所有者の交代における賃貸人の地位の留保と敷金

1.自己の所有物を他に賃貸して引き渡した者が右建物の所有権を第三者に移転した場合に、新旧所有者間において賃貸人の地位を旧所有者に留保する旨を合意したとしても、これをもって直ちに賃貸人の地位の新所有者への移転を妨げるべき特段の事情があるものということはできない。

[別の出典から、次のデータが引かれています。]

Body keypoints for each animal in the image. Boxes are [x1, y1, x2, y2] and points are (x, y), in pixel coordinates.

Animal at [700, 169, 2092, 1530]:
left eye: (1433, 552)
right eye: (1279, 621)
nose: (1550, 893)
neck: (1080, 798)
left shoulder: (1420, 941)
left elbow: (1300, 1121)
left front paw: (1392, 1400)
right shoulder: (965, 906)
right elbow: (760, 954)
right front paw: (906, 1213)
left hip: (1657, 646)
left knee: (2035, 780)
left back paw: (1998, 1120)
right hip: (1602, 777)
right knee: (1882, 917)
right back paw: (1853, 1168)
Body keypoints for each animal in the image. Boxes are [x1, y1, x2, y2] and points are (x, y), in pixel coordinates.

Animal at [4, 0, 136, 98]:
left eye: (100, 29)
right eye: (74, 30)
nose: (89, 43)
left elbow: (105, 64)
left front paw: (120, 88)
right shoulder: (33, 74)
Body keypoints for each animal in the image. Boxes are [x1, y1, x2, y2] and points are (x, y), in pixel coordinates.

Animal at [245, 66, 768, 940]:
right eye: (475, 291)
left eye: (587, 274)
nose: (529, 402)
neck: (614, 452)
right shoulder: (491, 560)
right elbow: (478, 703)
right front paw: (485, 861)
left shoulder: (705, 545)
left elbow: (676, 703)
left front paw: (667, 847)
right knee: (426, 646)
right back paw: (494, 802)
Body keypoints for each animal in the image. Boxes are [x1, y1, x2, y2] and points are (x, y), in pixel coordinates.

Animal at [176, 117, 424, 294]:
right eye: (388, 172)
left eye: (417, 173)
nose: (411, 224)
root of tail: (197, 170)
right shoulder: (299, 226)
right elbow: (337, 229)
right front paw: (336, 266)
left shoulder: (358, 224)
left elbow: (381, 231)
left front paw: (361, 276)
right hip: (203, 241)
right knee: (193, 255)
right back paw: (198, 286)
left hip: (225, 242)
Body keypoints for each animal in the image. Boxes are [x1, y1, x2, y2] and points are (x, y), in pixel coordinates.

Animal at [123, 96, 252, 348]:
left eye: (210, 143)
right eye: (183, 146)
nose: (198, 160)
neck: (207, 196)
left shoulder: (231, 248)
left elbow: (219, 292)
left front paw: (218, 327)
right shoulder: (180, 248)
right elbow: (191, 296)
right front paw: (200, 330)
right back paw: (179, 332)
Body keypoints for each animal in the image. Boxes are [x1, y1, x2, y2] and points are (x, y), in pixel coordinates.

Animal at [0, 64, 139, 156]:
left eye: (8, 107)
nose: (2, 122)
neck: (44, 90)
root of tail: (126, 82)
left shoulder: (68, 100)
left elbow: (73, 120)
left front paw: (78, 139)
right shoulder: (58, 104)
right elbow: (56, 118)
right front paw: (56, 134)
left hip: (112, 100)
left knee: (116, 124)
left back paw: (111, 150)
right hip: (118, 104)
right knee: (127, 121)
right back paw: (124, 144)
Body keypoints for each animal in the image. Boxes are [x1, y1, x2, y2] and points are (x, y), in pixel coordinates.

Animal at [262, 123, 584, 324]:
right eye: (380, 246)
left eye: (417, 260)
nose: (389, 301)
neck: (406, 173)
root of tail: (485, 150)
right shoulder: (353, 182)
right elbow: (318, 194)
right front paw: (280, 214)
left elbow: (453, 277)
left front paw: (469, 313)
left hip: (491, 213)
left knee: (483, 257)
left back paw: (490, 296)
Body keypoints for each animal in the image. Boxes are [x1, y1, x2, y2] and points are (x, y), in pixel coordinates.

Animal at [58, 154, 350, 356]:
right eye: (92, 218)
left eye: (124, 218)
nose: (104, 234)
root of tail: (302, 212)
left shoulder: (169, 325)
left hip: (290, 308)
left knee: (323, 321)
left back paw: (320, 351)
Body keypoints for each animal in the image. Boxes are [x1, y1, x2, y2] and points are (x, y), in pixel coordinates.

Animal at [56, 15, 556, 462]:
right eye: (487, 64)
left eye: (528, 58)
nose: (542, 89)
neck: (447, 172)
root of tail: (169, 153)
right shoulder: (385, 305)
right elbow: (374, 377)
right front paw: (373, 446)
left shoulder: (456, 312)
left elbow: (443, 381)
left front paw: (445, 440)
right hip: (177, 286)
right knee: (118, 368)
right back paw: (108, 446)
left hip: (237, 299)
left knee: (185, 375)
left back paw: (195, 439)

(最判平成11年3.25)


2.本件は、新所有者にビルの旧所有者に交付していた保証金は敷金であると主張して、その返還を求めたものである。


3.「自己の所有建物を他に賃貸して引き渡した者が右建物を第三者に譲渡して所有権を移転した場合には、特段の事情のない限り、賃貸人の地位もこれに伴って当然に右第三者に移転し、賃借人から交付されていた敷金に関する権利義務関係も右第三者に承継されると解すべきであり、右の場合に、新旧所有者間において、従前からの賃貸借契約における賃貸人の地位を旧所有者に留保する旨を合意したとしても、これをもって直ちに前記特段の事情があるものということはできない。」


4.学説上は、これについて状態債務説(賃貸借関係は賃貸目的物の所有権と結合した一種の状態債務関係にあるという説)によって説明する見解が有力である。


5.最二小判昭39.8.28は、「自己の所有家屋を他に賃貸している者が賃貸借継続中に右家屋を第三者に譲渡してその所有権を移転した場合には、特段の事情のない限り、賃貸人の地位もこれに伴って右第三者に移転するものと解すべきである。」とした。


6.本件においては、「新旧所有者間における賃貸人の地位を旧所有者に留保する旨の合意」が右判例にいう「特段の事情」に該当するかどうかが争われた。


7.法廷意見は、右合意をもって特段の事情に該当することを認めると、賃借人が転借人と同様の地位に立たされることとなり、新所有者(Y)と賃借人(X)との間に介在する者(D,A)に賃料不払い等の債務不履行があったとき、賃借人がその地位を失うに至ることがあり得るなど賃借人が不測の損害を被るおそれがあることを挙げて、これを消極に解すべきものとした。